The study was first posted on SSRN.com, the preprint platform of the medical journal The Lancet, on November 17, but the article was gone by Tuesday. A staff from the Institute of Neuroscience under the Chinese Academy of Sciences (CAS) also confirmed with the Global Times that the study was withdrawn from the platform.

The study was conducted by researchers from the Institute of Neuroscience under the CAS, the Shanghai-based Fudan University and the University of Texas in Houston.

The pre-print study, titled the "Early Cryptic Transmission and Evolution of SARS-CoV-2 in Human Hosts," suggested that the Indian subcontinent might be the place where the earliest human-to-human novel coronavirus transmission occurred, three or four months prior to the outbreak in Wuhan. 

Withdrawing a study from the SSRN.Com is no surprise. If the researchers or researching institute found their studies may have lacked data, or are not solid or deliberate enough to draw a conclusion, they would consider withdrawing their study, a Beijing-based public health expert told the Global Times on condition of anonymity on Tuesday. 

He said "the withdrawal of this study on the virus origin shows that tracking the virus origin around the world is a complicated scientific question, which is not an easy task, and is far from reaching a conclusion without international collaboration."

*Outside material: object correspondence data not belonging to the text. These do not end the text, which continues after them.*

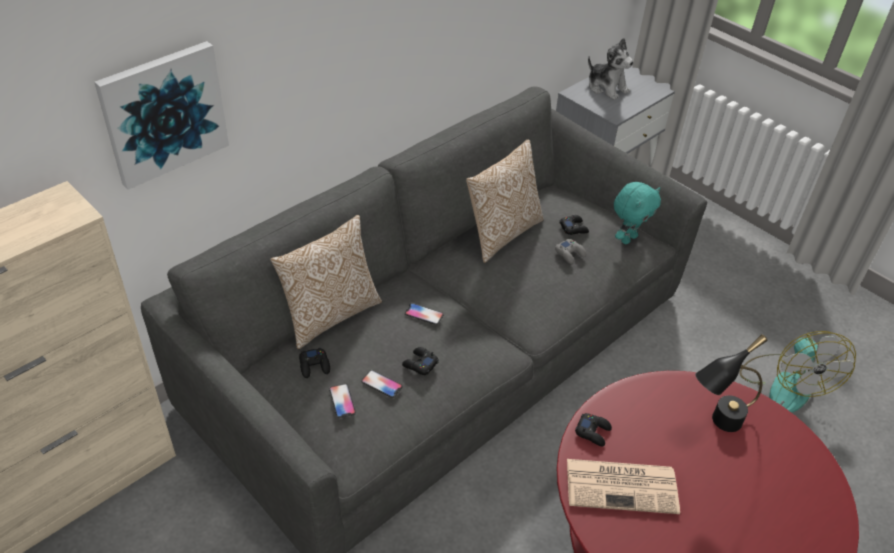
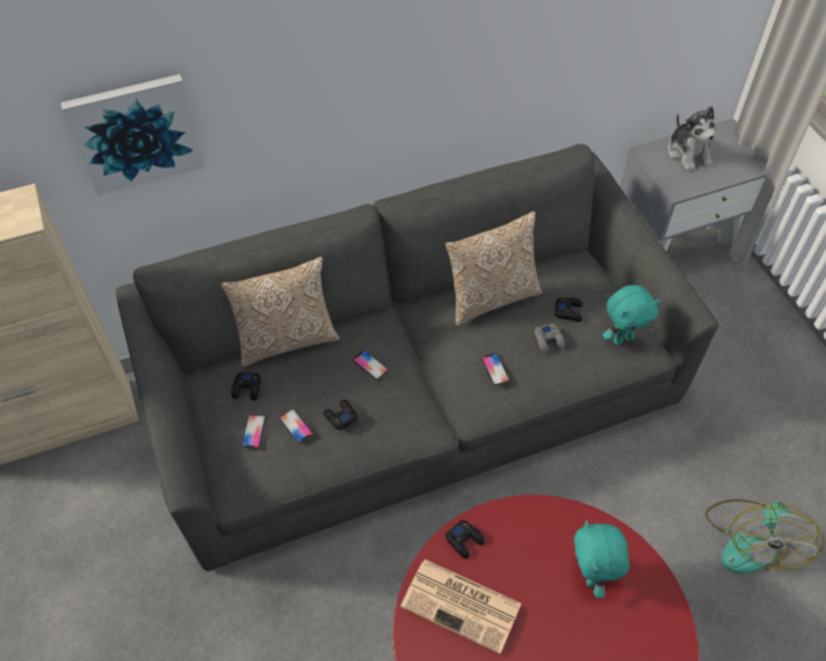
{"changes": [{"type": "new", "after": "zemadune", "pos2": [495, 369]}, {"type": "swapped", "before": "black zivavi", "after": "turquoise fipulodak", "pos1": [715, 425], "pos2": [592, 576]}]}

Especially when the topic has been politicized and some nations always try to pin the blame for the subsequent epidemic in the world on China, scientists around the world are acknowledging it is a tough task to complete. International collaboration is urged to answer the question. This requires large amounts of data, probably involving various countries, the Beijing-based expert said. 

One thing that researchers in the world are working on is to track the virus, since many puzzles remain unsolved.  No government is behind these studies and we cannot simply cap the research to shirk responsibility simply because it was done by Chinese scientists, experts noted. They said that the atmosphere of politicizing scientific research will do no good for the world to cope with the urgent dilemma everyone faces.

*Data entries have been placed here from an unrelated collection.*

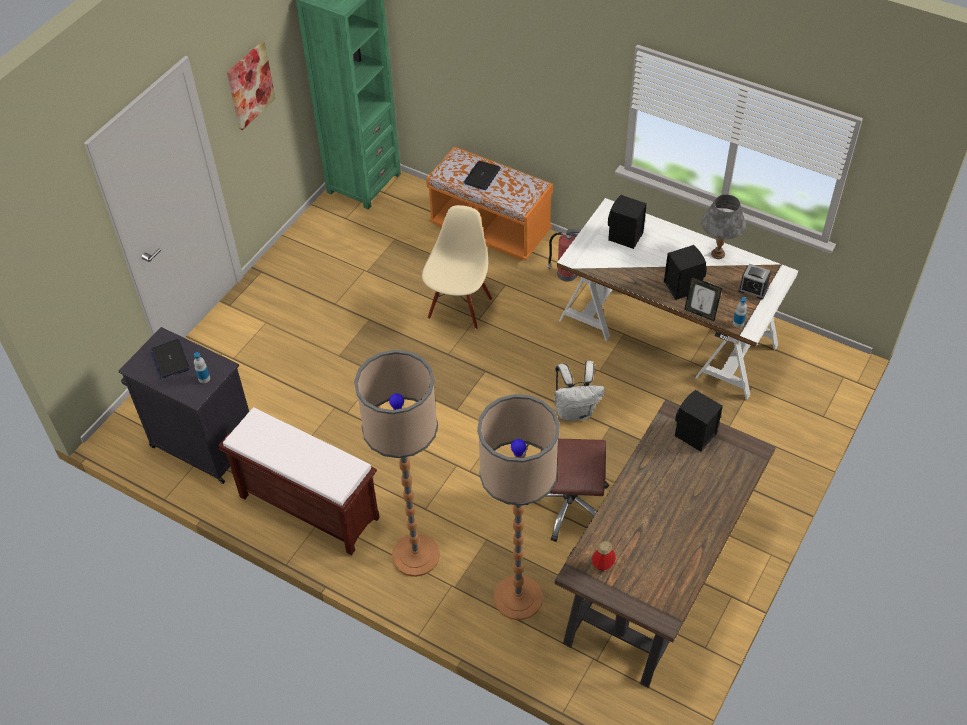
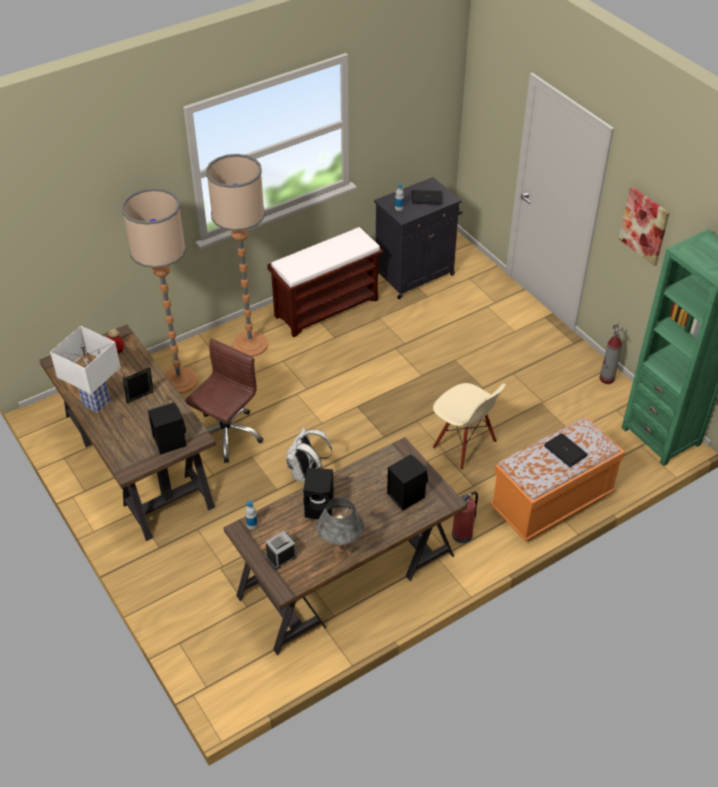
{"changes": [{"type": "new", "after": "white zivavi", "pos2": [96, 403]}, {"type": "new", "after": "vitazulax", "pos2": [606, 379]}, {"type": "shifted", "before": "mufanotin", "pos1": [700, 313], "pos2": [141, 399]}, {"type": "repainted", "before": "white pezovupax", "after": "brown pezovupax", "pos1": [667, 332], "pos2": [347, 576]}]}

As the paper was still a pre-print version that has yet to go through the peer review process, the withdrawal could mean that the results of the study may need further verification, experts had said.

"More evidence suggests the early existence of the virus in the world before human beings became aware of it, and it points to multiple sources," he added.

A study by the National Cancer Institute of Milan found the novel coronavirus in blood samples collected in October 2019, and research led by the University of Barcelona showed the presence of the virus in samples of sewage in Barcelona in March 2019.

On Monday, the Wall Street Journal also quoted a government study that said COVID-19 was likely in the US in mid-December, about a month before the country reported its first case, and weeks before China reported its first case.